What you need to do
Every line of the listing below must be printed again exactly, apart from its pictures.

Material provided
*-*-*

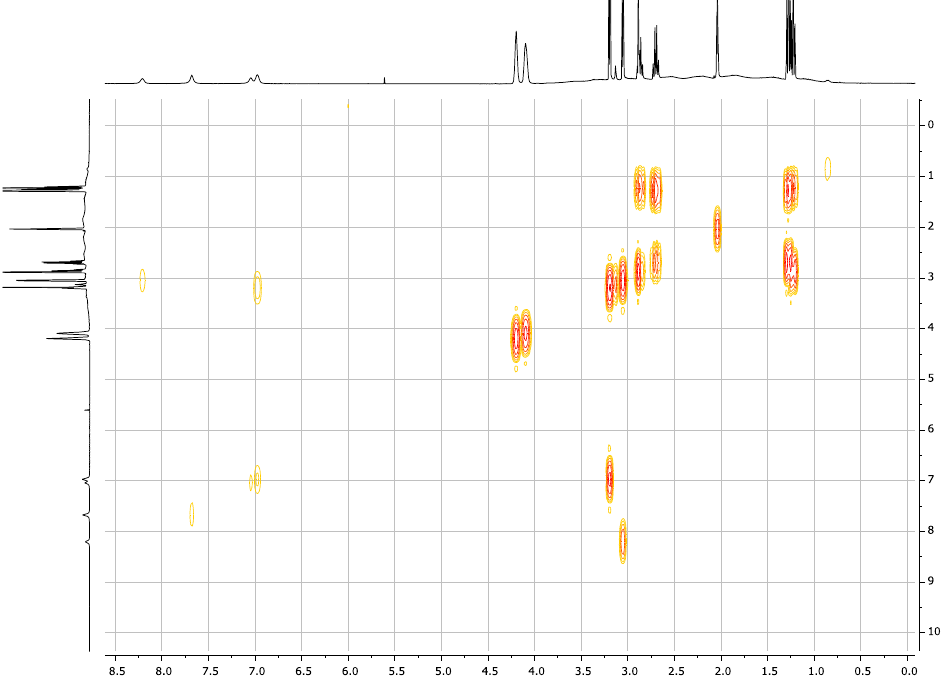
Figure 1. (HH)gCOSY NMR spectrum of amidines 1 in acetone-d 6 . The ratio of 1a : 1b is 1:1.3.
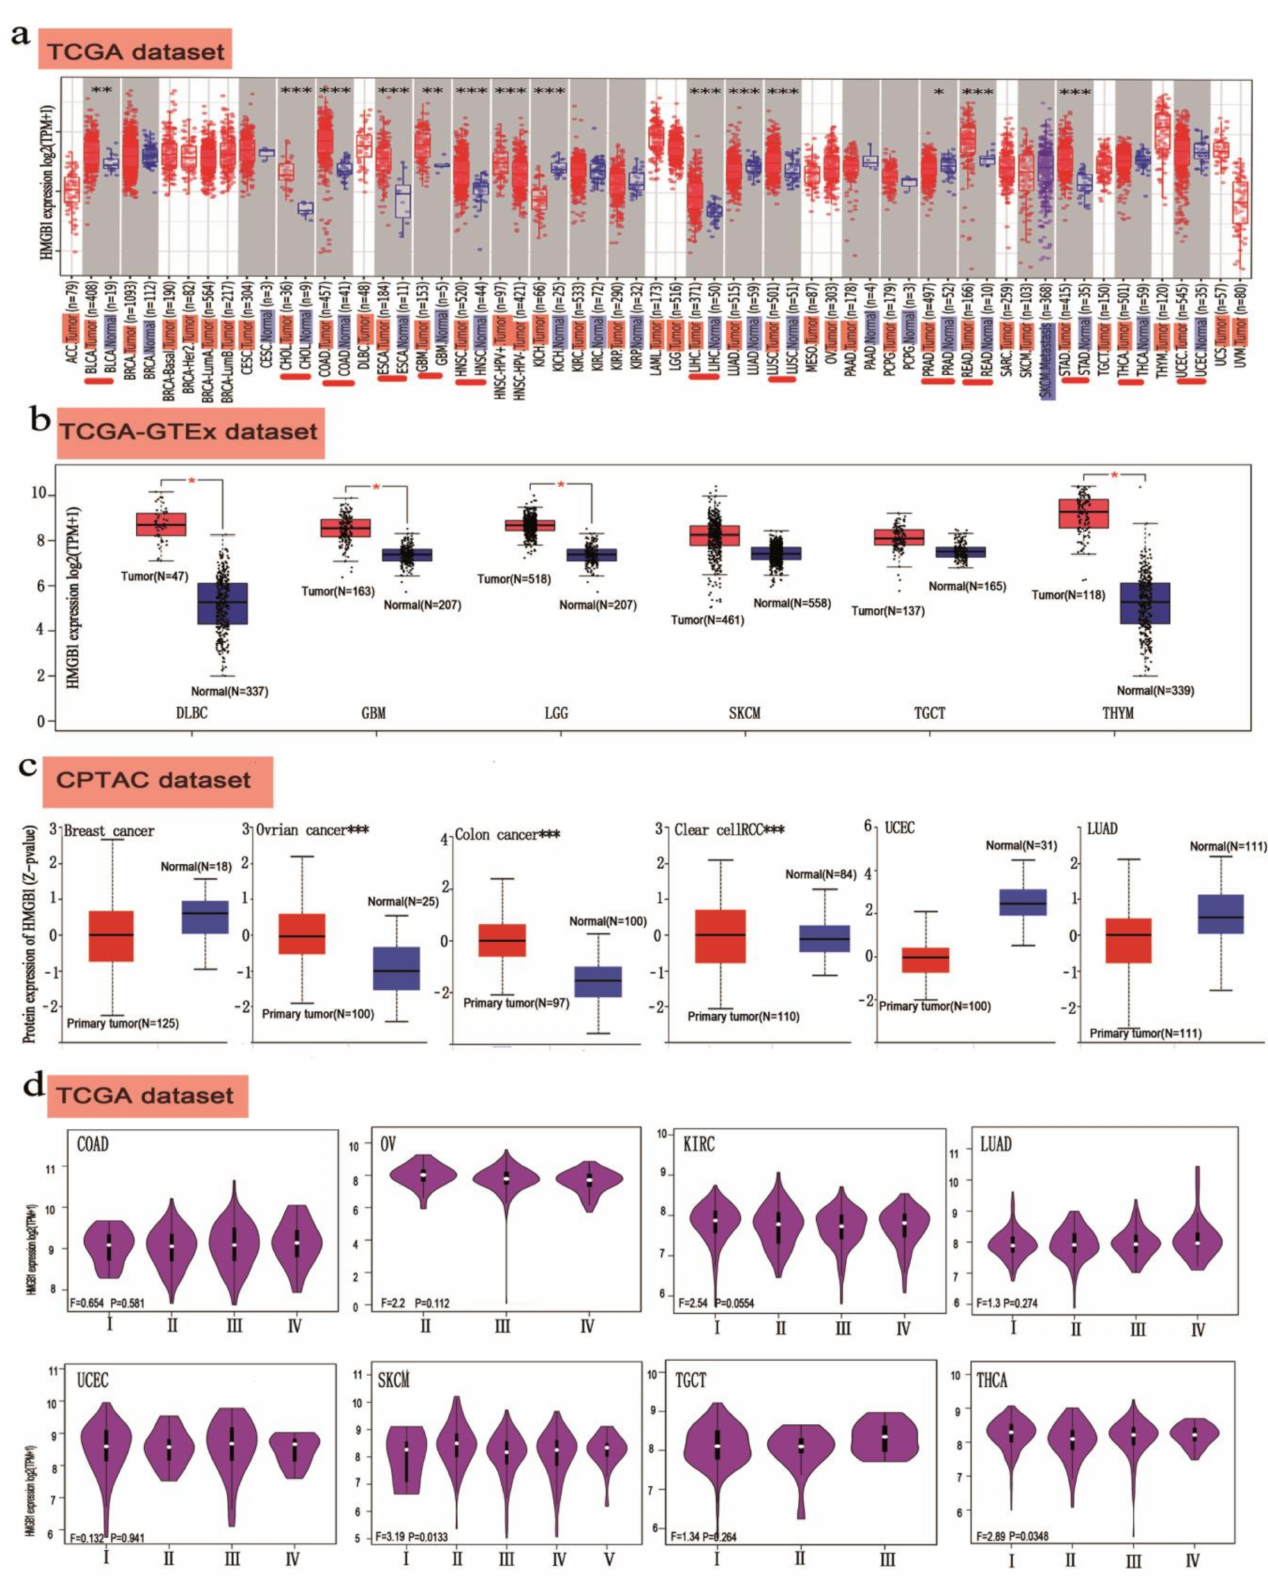
Figure 2. High expression levels of HMGB1 gene in different cancers and at various pathological stages. ( a ) HMGB1 expression status in different cancers or specific cancer subtypes was explored, according to TIMER2.0 approach in the TCGA dataset. ( b ) Boxplot data of DLBC, GBM, LGG, SKCM, TGCT and THYM in GTEx. ( c ) Breast cancer, ovarian cancer, colorectal cancer, clear cell RCC,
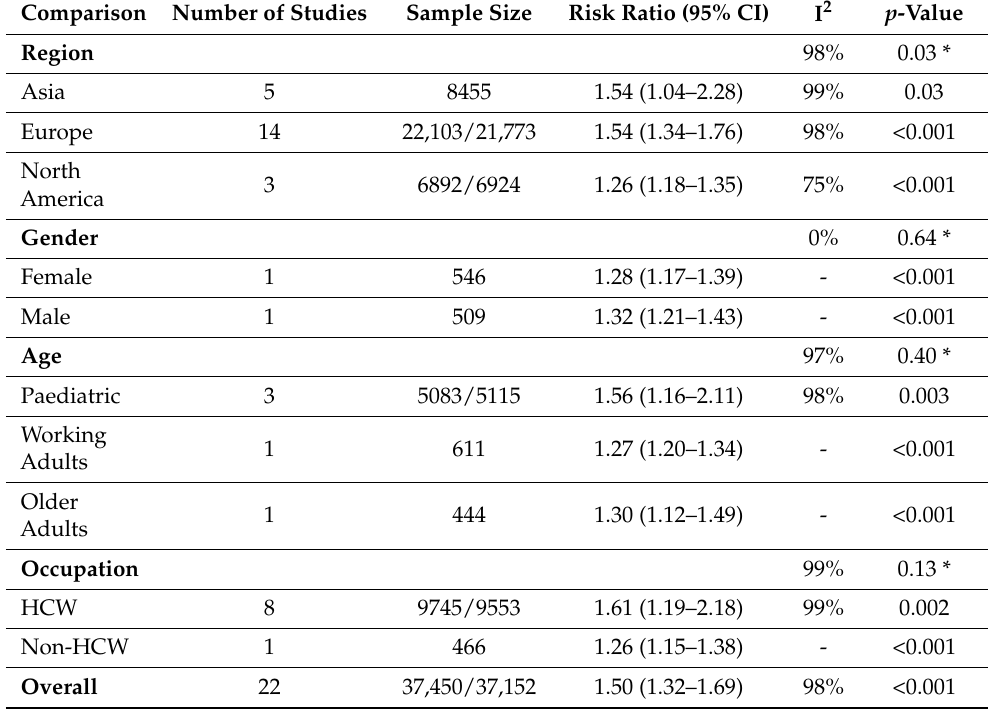
Figure 2. Influenza vaccination uptake pre-COVID-19 vs. intention post-COVID-19 by region. The squares and rhombus represent the individual and pooled point effect estimates with 95% confidence intervals respectively. Table 2. Comparison of influenza vaccination uptake pre-COVID-19 and intention post-COVID-19.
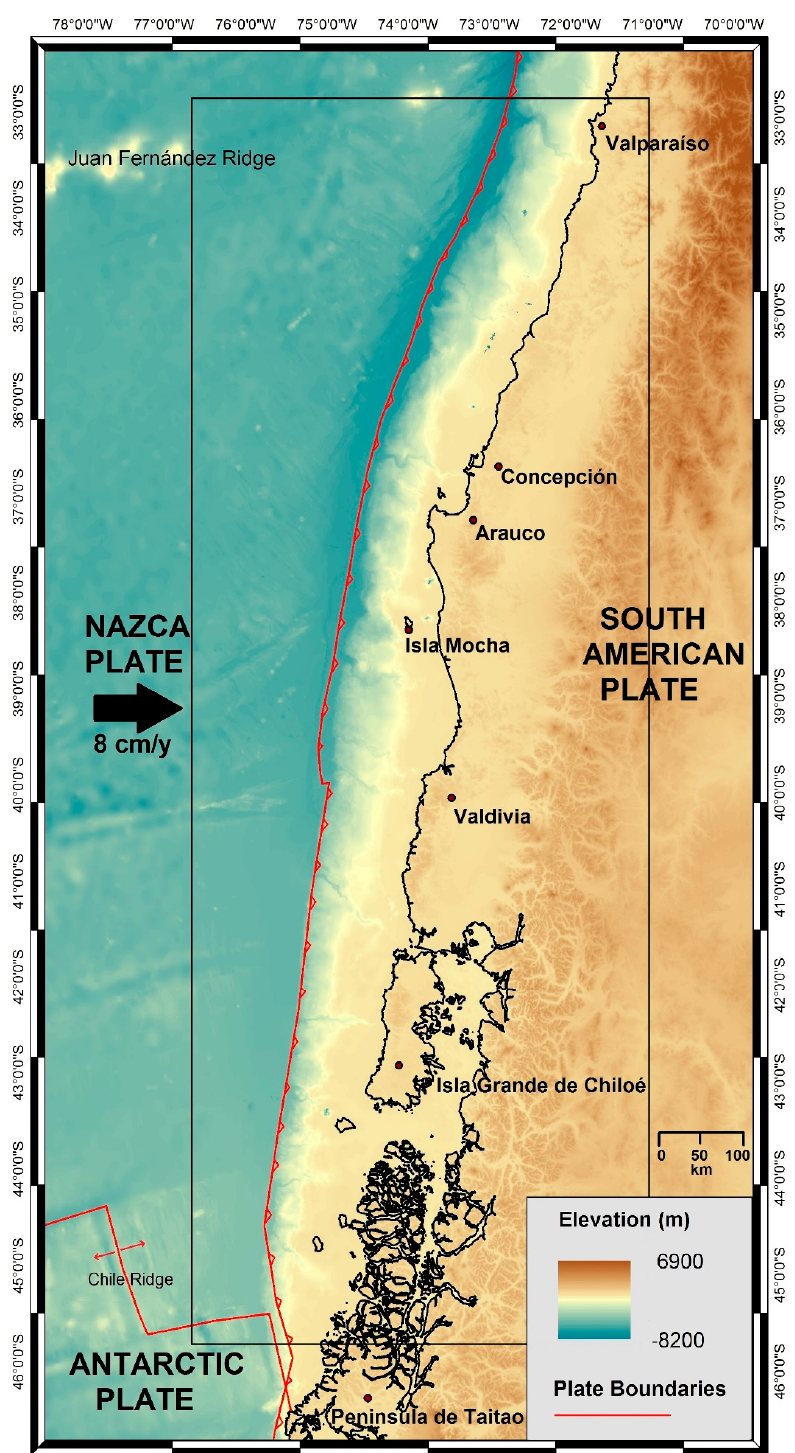
Figure 1. Topography and major tectonic elements of the study area. The black rectangle shows a sub-set of the study area selected for this work. The modelled area is the shelf-slope system, in which seafloor depths reach more than 500 m b.s.l.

*-*-*

Exercise answer
Figure 1. (HH)gCOSY NMR spectrum of amidines 1 in acetone-d 6 . The ratio of 1a : 1b is 1:1.3.
Figure 2. High expression levels of HMGB1 gene in different cancers and at various pathological stages. ( a ) HMGB1 expression status in different cancers or specific cancer subtypes was explored, according to TIMER2.0 approach in the TCGA dataset. ( b ) Boxplot data of DLBC, GBM, LGG, SKCM, TGCT and THYM in GTEx. ( c ) Breast cancer, ovarian cancer, colorectal cancer, clear cell RCC,
Figure 2. Influenza vaccination uptake pre-COVID-19 vs. intention post-COVID-19 by region. The squares and rhombus represent the individual and pooled point effect estimates with 95% confidence intervals respectively. Table 2. Comparison of influenza vaccination uptake pre-COVID-19 and intention post-COVID-19.
Figure 1. Topography and major tectonic elements of the study area. The black rectangle shows a sub-set of the study area selected for this work. The modelled area is the shelf-slope system, in which seafloor depths reach more than 500 m b.s.l.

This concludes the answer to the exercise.